Model Vocabulary Registry

A workspace-level term registry that enforces naming consistency across the architecture. Similarity matching suggests canonical terms when naming graph nodes, edges, and properties, with confidence scoring and direct integration into the graph editor.

March 5, 2026

Naming inconsistency is a subtle but significant governance problem. When one team calls it "CustomerOrder" and another calls it "ClientOrder" or "Order", the result is confusion, duplicated entities, and broken traceability. The Model Vocabulary Registry provides a canonical term list for your workspace, with similarity matching that surfaces suggestions as you name entities, properties, and relationships in the graph editor.

How It Works

The vocabulary registry is stored as a JSON file (model-vocabulary.registry.json) in the workspace's governance directory. Each term is stored with multiple normalised forms to enable accurate matching regardless of casing convention.
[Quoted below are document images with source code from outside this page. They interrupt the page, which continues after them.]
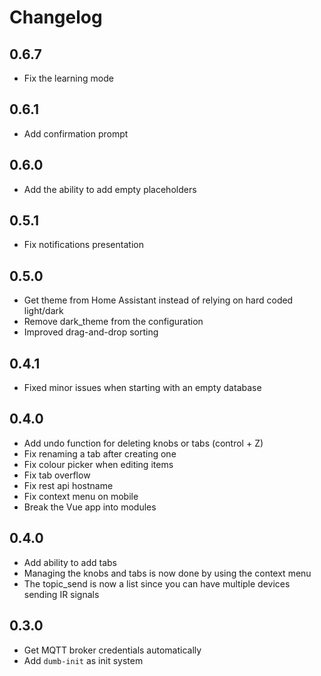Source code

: # Changelog

## 0.6.7

- Fix the learning mode

## 0.6.1

- Add confirmation prompt

## 0.6.0

- Add the ability to add empty placeholders

## 0.5.1

- Fix notifications presentation

## 0.5.0

- Get theme from Home Assistant instead of relying on hard coded light/dark
- Remove dark_theme from the configuration
- Improved drag-and-drop sorting

## 0.4.1

- Fixed minor issues when starting with an empty database

## 0.4.0

- Add undo function for deleting knobs or tabs (control + Z)
- Fix renaming a tab after creating one
- Fix colour picker when editing items
- Fix tab overflow
- Fix rest api hostname
- Fix context menu on mobile
- Break the Vue app into modules

## 0.4.0

- Add ability to add tabs
- Managing the knobs and tabs is now done by using the context menu
- The topic_send is now a list since you can have multiple devices sending IR signals

## 0.3.0

- Get MQTT broker credentials automatically
- Add `dumb-init` as init system
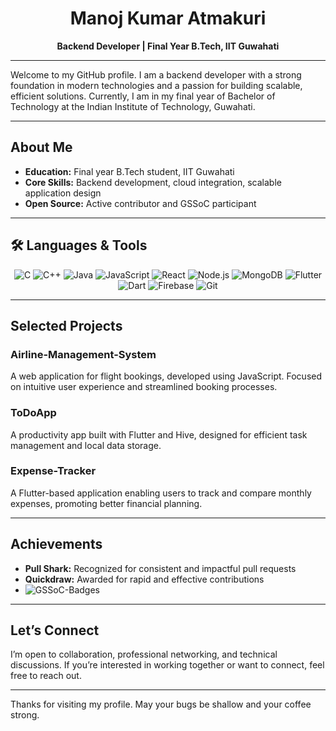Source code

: <div align="center">

# Manoj Kumar Atmakuri

**Backend Developer | Final Year B.Tech, IIT Guwahati**

</div>

---

Welcome to my GitHub profile. I am a backend developer with a strong foundation in modern technologies and a passion for building scalable, efficient solutions. Currently, I am in my final year of Bachelor of Technology at the Indian Institute of Technology, Guwahati.

---

## About Me

- **Education:** Final year B.Tech student, IIT Guwahati
- **Core Skills:** Backend development, cloud integration, scalable application design
- **Open Source:** Active contributor and GSSoC participant

---

## 🛠️ Languages & Tools

<p align="center">
  <img src="https://img.shields.io/badge/C-00599C?style=for-the-badge&logo=c&logoColor=white" alt="C"/>
  <img src="https://img.shields.io/badge/C++-00599C?style=for-the-badge&logo=c%2B%2B&logoColor=white" alt="C++"/>
  <img src="https://img.shields.io/badge/Java-ED8B00?style=for-the-badge&logo=java&logoColor=white" alt="Java"/>
  <img src="https://img.shields.io/badge/JavaScript-323330?style=for-the-badge&logo=javascript&logoColor=F7DF1E" alt="JavaScript"/>
  <img src="https://img.shields.io/badge/React-20232a?style=for-the-badge&logo=react&logoColor=61DAFB" alt="React"/>
  <img src="https://img.shields.io/badge/Node.js-43853D?style=for-the-badge&logo=node-dot-js&logoColor=white" alt="Node.js"/>
  <img src="https://img.shields.io/badge/MongoDB-47A248?style=for-the-badge&logo=mongodb&logoColor=white" alt="MongoDB"/>
  <img src="https://img.shields.io/badge/Flutter-02569B?style=for-the-badge&logo=flutter&logoColor=white" alt="Flutter"/>
  <img src="https://img.shields.io/badge/Dart-0175C2?style=for-the-badge&logo=dart&logoColor=white" alt="Dart"/>
  <img src="https://img.shields.io/badge/Firebase-039BE5?style=for-the-badge&logo=firebase" alt="Firebase"/>
  <img src="https://img.shields.io/badge/Git-F05033?style=for-the-badge&logo=git&logoColor=white" alt="Git"/>
</p>

---

## Selected Projects

### Airline-Management-System
A web application for flight bookings, developed using JavaScript. Focused on intuitive user experience and streamlined booking processes.

### ToDoApp
A productivity app built with Flutter and Hive, designed for efficient task management and local data storage.

### Expense-Tracker
A Flutter-based application enabling users to track and compare monthly expenses, promoting better financial planning.

---

## Achievements

- **Pull Shark:** Recognized for consistent and impactful pull requests
- **Quickdraw:** Awarded for rapid and effective contributions
- <img src="https://gssoc-dymanic-badges.vercel.app/api/Manojkumar1007?year=2024Extd" alt="GSSoC-Badges"/>

---

## Let’s Connect

I’m open to collaboration, professional networking, and technical discussions. If you’re interested in working together or want to connect, feel free to reach out.

---

Thanks for visiting my profile. May your bugs be shallow and your coffee strong.<div align = "center" >

<!---
  
# 👋 Hi, I’m Manoj Kumar 
  
**A passionate backend developer from India**

</div>


### Languages and Tools:
![C](https://img.shields.io/badge/C-%2300599C.svg?style=flat&logo=c&logoColor=white)
![C++](https://img.shields.io/badge/C++-%2300599C.svg?style=flat&logo=c%2B%2B&logoColor=white)
![Java](https://img.shields.io/badge/Java-%23ED8B00.svg?style=flat&logo=java&logoColor=white)
![JavaScript](https://img.shields.io/badge/JavaScript-%23323330.svg?style=flat&logo=javascript&logoColor=%23F7DF1E)
![React](https://img.shields.io/badge/React-%2320232a.svg?style=flat&logo=react&logoColor=%2361DAFB)
![Node.js](https://img.shields.io/badge/Node.js-%2343853D.svg?style=flat&logo=node-dot-js&logoColor=white)
![MongoDB](https://img.shields.io/badge/MongoDB-%2347A248.svg?style=flat&logo=mongodb&logoColor=white)
![Flutter](https://img.shields.io/badge/Flutter-%2302569B.svg?style=flat&logo=flutter&logoColor=white)
![Dart](https://img.shields.io/badge/Dart-%230175C2.svg?style=flat&logo=dart&logoColor=white)
![Firebase](https://img.shields.io/badge/Firebase-%23039BE5.svg?style=flat&logo=firebase)
![Git](https://img.shields.io/badge/Git-%23F05033.svg?style=flat&logo=git&logoColor=white)

### GSSoC-Badges:
![GSSoC-Badges](https://gssoc-dymanic-badges.vercel.app/api/Manojkumar1007?year=2024Extd)

--->

<!---
- 👀 I’m interested in ...
- 🌱 I’m currently learning ...
- 💞️ I’m looking to collaborate on ...
- 📫 How to reach me ...
- 😄 Pronouns: ...
--->

<!---
Manojkumar1007/Manojkumar1007 is a ✨ special ✨ repository because its `README.md` (this file) appears on your GitHub profile.
You can click the Preview link to take a look at your changes.
--->
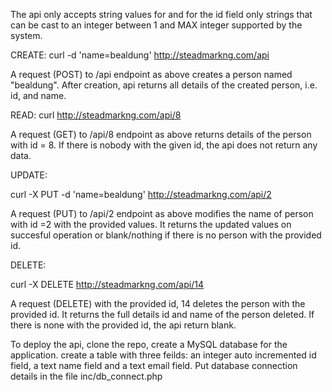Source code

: The api only accepts string values for  and for the id field only strings that can be cast to an integer between 1 and MAX integer supported by the system.



CREATE:
 curl   -d 'name=bealdung'  http://steadmarkng.com/api

A request (POST) to /api endpoint as above  creates a person named "bealdung". After creation, api returns all details of the created person, i.e. id, and name.

READ:
curl    http://steadmarkng.com/api/8

A request (GET) to /api/8 endpoint as above returns details of the person with id = 8. If there is nobody with the given id, the api does not return any data.

UPDATE:

curl -X PUT -d 'name=bealdung'   http://steadmarkng.com/api/2

A request (PUT) to /api/2 endpoint as above modifies the name  of person with id =2 with the provided values. It returns the updated values on succesful operation or blank/nothing if there is no person with the provided id.

DELETE:

curl  -X DELETE  http://steadmarkng.com/api/14

A request (DELETE) with the provided id, 14 deletes the person with the provided id. It returns the full details id and name  of the person deleted. If there is none with the provided id, the api return blank.


To deploy the api, clone the repo, create a MySQL database for the application. create a table with three feilds: an integer auto incremented id field, a text name field and a text email field. Put database connection details in the file inc/db_connect.php 
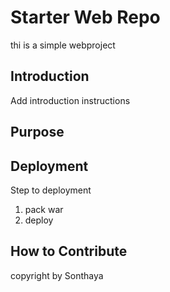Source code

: # Starter Web Repo

thi is a simple webproject

## Introduction
Add introduction instructions

## Purpose

## Deployment
Step to deployment
1. pack war
2. deploy

## How to Contribute

copyright by Sonthaya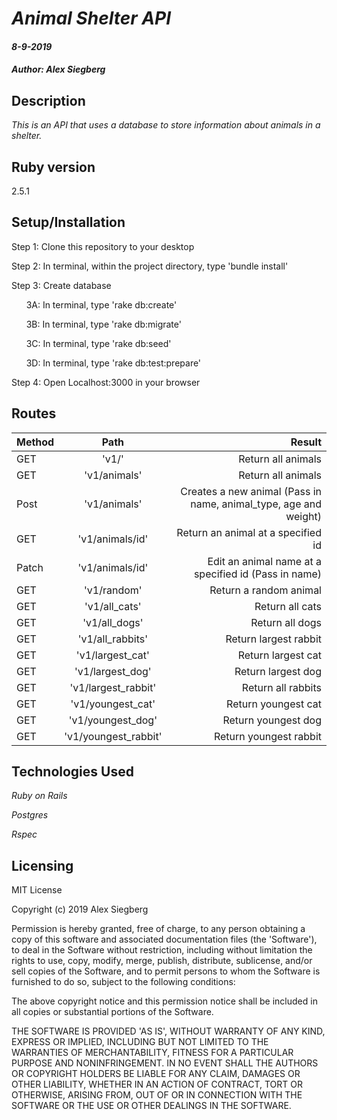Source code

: # _Animal Shelter API_

#### _8-9-2019_

#### _Author: Alex Siegberg_

## Description

_This is an API that uses a database to store information about animals in a shelter._

## Ruby version
2.5.1

## Setup/Installation

Step 1: Clone this repository to your desktop

Step 2: In terminal, within the project directory, type 'bundle install'

Step 3: Create database

&nbsp;&nbsp;&nbsp;&nbsp;&nbsp;&nbsp;3A: In terminal, type 'rake db:create'

&nbsp;&nbsp;&nbsp;&nbsp;&nbsp;&nbsp;3B: In terminal, type 'rake db:migrate'

&nbsp;&nbsp;&nbsp;&nbsp;&nbsp;&nbsp;3C: In terminal, type 'rake db:seed'

&nbsp;&nbsp;&nbsp;&nbsp;&nbsp;&nbsp;3D: In terminal, type 'rake db:test:prepare'

Step 4: Open Localhost:3000 in your browser

## Routes

| Method | Path | Result |
| ------------- |:-------------:| -----:|
| GET | 'v1/' | Return all animals |
| GET | 'v1/animals' | Return all animals |
| Post | 'v1/animals' | Creates a new animal (Pass in name, animal_type, age and weight) |
| GET | 'v1/animals/id' | Return an animal at a specified id |
| Patch | 'v1/animals/id' | Edit an animal name at a specified id (Pass in name) |
| GET | 'v1/random' | Return a random animal |
| GET | 'v1/all_cats' | Return all cats |
| GET | 'v1/all_dogs' | Return all dogs |
| GET | 'v1/all_rabbits' | Return largest rabbit |
| GET | 'v1/largest_cat' | Return largest cat |
| GET | 'v1/largest_dog' | Return largest dog |
| GET | 'v1/largest_rabbit' | Return all rabbits |
| GET | 'v1/youngest_cat' | Return youngest cat |
| GET | 'v1/youngest_dog' | Return youngest dog |
| GET | 'v1/youngest_rabbit' | Return youngest rabbit |


## Technologies Used

_Ruby on Rails_

_Postgres_

_Rspec_

## Licensing

MIT License

Copyright (c) 2019 Alex Siegberg

Permission is hereby granted, free of charge, to any person obtaining a copy
of this software and associated documentation files (the 'Software'), to deal
in the Software without restriction, including without limitation the rights
to use, copy, modify, merge, publish, distribute, sublicense, and/or sell
copies of the Software, and to permit persons to whom the Software is
furnished to do so, subject to the following conditions:

The above copyright notice and this permission notice shall be included in all
copies or substantial portions of the Software.

THE SOFTWARE IS PROVIDED 'AS IS', WITHOUT WARRANTY OF ANY KIND, EXPRESS OR
IMPLIED, INCLUDING BUT NOT LIMITED TO THE WARRANTIES OF MERCHANTABILITY,
FITNESS FOR A PARTICULAR PURPOSE AND NONINFRINGEMENT. IN NO EVENT SHALL THE
AUTHORS OR COPYRIGHT HOLDERS BE LIABLE FOR ANY CLAIM, DAMAGES OR OTHER
LIABILITY, WHETHER IN AN ACTION OF CONTRACT, TORT OR OTHERWISE, ARISING FROM,
OUT OF OR IN CONNECTION WITH THE SOFTWARE OR THE USE OR OTHER DEALINGS IN THE
SOFTWARE.
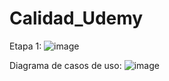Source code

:# Calidad_Udemy

Etapa 1:
![image](https://user-images.githubusercontent.com/15520623/137440082-6850ff69-3655-4462-9e6b-8f21ed19f943.png)


Diagrama de casos de uso:
![image](https://user-images.githubusercontent.com/49110761/137398305-0ce7f0d3-69fe-4a19-95dd-acbd14291c98.png)
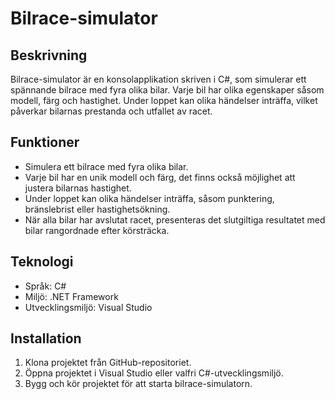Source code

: # Bilrace-simulator

## Beskrivning
Bilrace-simulator är en konsolapplikation skriven i C#, som simulerar ett spännande bilrace med fyra olika bilar. Varje bil har olika egenskaper såsom modell, färg och hastighet. Under loppet kan olika händelser inträffa, vilket påverkar bilarnas prestanda och utfallet av racet.

## Funktioner
- Simulera ett bilrace med fyra olika bilar.
- Varje bil har en unik modell och färg, det finns också möjlighet att justera bilarnas hastighet.
- Under loppet kan olika händelser inträffa, såsom punktering, bränslebrist eller hastighetsökning.
- När alla bilar har avslutat racet, presenteras det slutgiltiga resultatet med bilar rangordnade efter körsträcka.

## Teknologi
- Språk: C#
- Miljö: .NET Framework
- Utvecklingsmiljö: Visual Studio

## Installation
1. Klona projektet från GitHub-repositoriet.
2. Öppna projektet i Visual Studio eller valfri C#-utvecklingsmiljö.
3. Bygg och kör projektet för att starta bilrace-simulatorn.
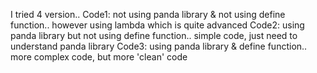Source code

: I tried 4 version..
Code1: not using panda library & not using define function.. however using lambda which is quite advanced
Code2: using panda library but not using define function.. simple code, just need to understand panda library
Code3: using panda library & define function.. more complex code, but more 'clean' code

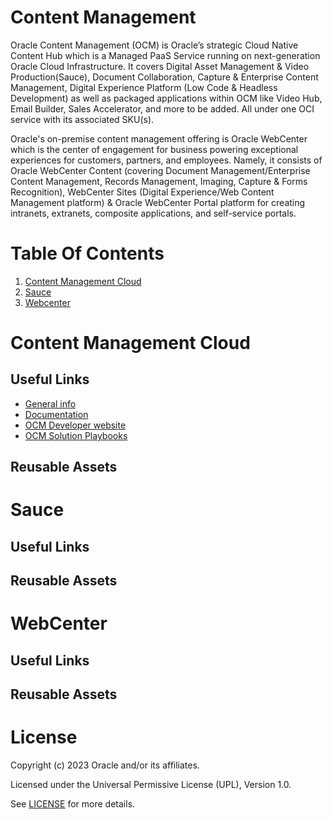 # Content Management

Oracle Content Management (OCM) is Oracle’s strategic Cloud Native Content Hub which is a Managed PaaS Service running on next-generation Oracle Cloud Infrastructure. It covers Digital Asset Management & Video Production(Sauce), Document Collaboration, Capture & Enterprise Content Management, Digital Experience Platform (Low Code & Headless Development) as well as packaged applications within OCM like Video Hub, Email Builder, Sales Accelerator, and more to be added. All under one OCI service with its associated SKU(s).

Oracle's on-premise content management offering is Oracle WebCenter which is the center of engagement for business powering exceptional experiences for customers, partners, and employees. Namely, it consists of Oracle WebCenter Content (covering Document Management/Enterprise Content Management, Records Management, Imaging, Capture & Forms Recognition), WebCenter Sites (Digital Experience/Web Content Management platform) & Oracle WebCenter Portal platform for creating intranets, extranets, composite applications, and self-service portals.

# Table Of Contents

1. [Content Management Cloud](#content-management-cloud) 
2. [Sauce](#sauce)
3. [Webcenter](#webcenter)

# Content Management Cloud

## Useful Links

- [General info](http://oracle.com/content-management)
- [Documentation](https://docs.oracle.com/en/cloud/paas/content-cloud/index.html)
- [OCM Developer website](https://developer.oracle.com/technologies/content-management.html)
- [OCM Solution Playbooks](https://docs.oracle.com/solutions/?q=&cType=reference-architectures%2Csolution-playbook%2Cbuilt-deployed&product=Content%20Management&sort=date-desc&lang=en)

## Reusable Assets

# Sauce

## Useful Links
## Reusable Assets

# WebCenter

## Useful Links
## Reusable Assets

# License

Copyright (c) 2023 Oracle and/or its affiliates.

Licensed under the Universal Permissive License (UPL), Version 1.0.

See [LICENSE](https://github.com/oracle-devrel/technology-engineering/blob/folder-structure/LICENSE) for more details.
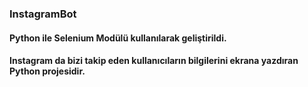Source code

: ### InstagramBot

#### Python ile Selenium Modülü kullanılarak geliştirildi.
#### Instagram da bizi takip eden kullanıcıların bilgilerini ekrana yazdıran Python projesidir.

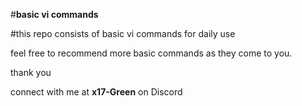 #**basic vi commands**

#this repo consists of basic vi commands for daily use

feel free to recommend more basic commands as they come to you.

thank you

connect with me at **x17-Green** on Discord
Form	Example (for "SystemOwner")	Purpose
Original	SystemOwner	The canonical form as entered by the architect
Normalised	systemowner	Lowercase, trimmed, Unicode-normalised (NFC) for case-insensitive comparison
Compact	systemowner	Separators removed for matching across naming conventions
Tokens	["system", "owner"]	Split from camelCase, snake_case, kebab-case, etc. for partial matching

Similarity Matching

When you type a name in the graph editor (node label, edge label, or property name), the vocabulary suggestion overlay appears with matching terms. The matching algorithm uses composite scoring with three weighted components.

Component	Weight	Method
Token Jaccard	50%	Jaccard similarity between the token sets of the input and the candidate term
Compact Substring	30%	Whether the compact form of the input is a substring of (or contains) the candidate's compact form
Plural/Singular Bonus	20%	Bonus score if the input differs from the candidate only by a plural/singular suffix

Confidence Categories

Match results are categorised by confidence level, each displayed with a distinct visual badge in the suggestion overlay.

Category	Score	Meaning
Exact	1.0	The compact forms match exactly. This is the canonical term.
High	0.8 or above	Very likely the same concept with a different casing or minor variation
Possible	0.6 or above	May be related, worth reviewing to decide if this should use the canonical term
Low	Below 0.6	Weak match, probably a different concept

Graph Editor Integration

The vocabulary suggestion overlay integrates directly into the graph editor. When you type a node label, edge label, or property name, suggestions appear in a body-appended panel. The overlay only opens on typing (not on focus), which preserves the grid's arrow-key navigation.

You can accept a suggestion to use the canonical term, or ignore it if the name is intentionally different. You can also add new terms to the registry directly from the suggestion panel when you introduce a new concept.

Vocabulary Editor

The dedicated vocabulary editor (accessed via Governance > Model Vocabulary in the menu) provides a term list with a detail panel. You can add, edit, and remove terms, provide descriptions for each term, and optionally link a term to a content page that documents the concept in detail. Creation and modification dates are tracked for audit purposes.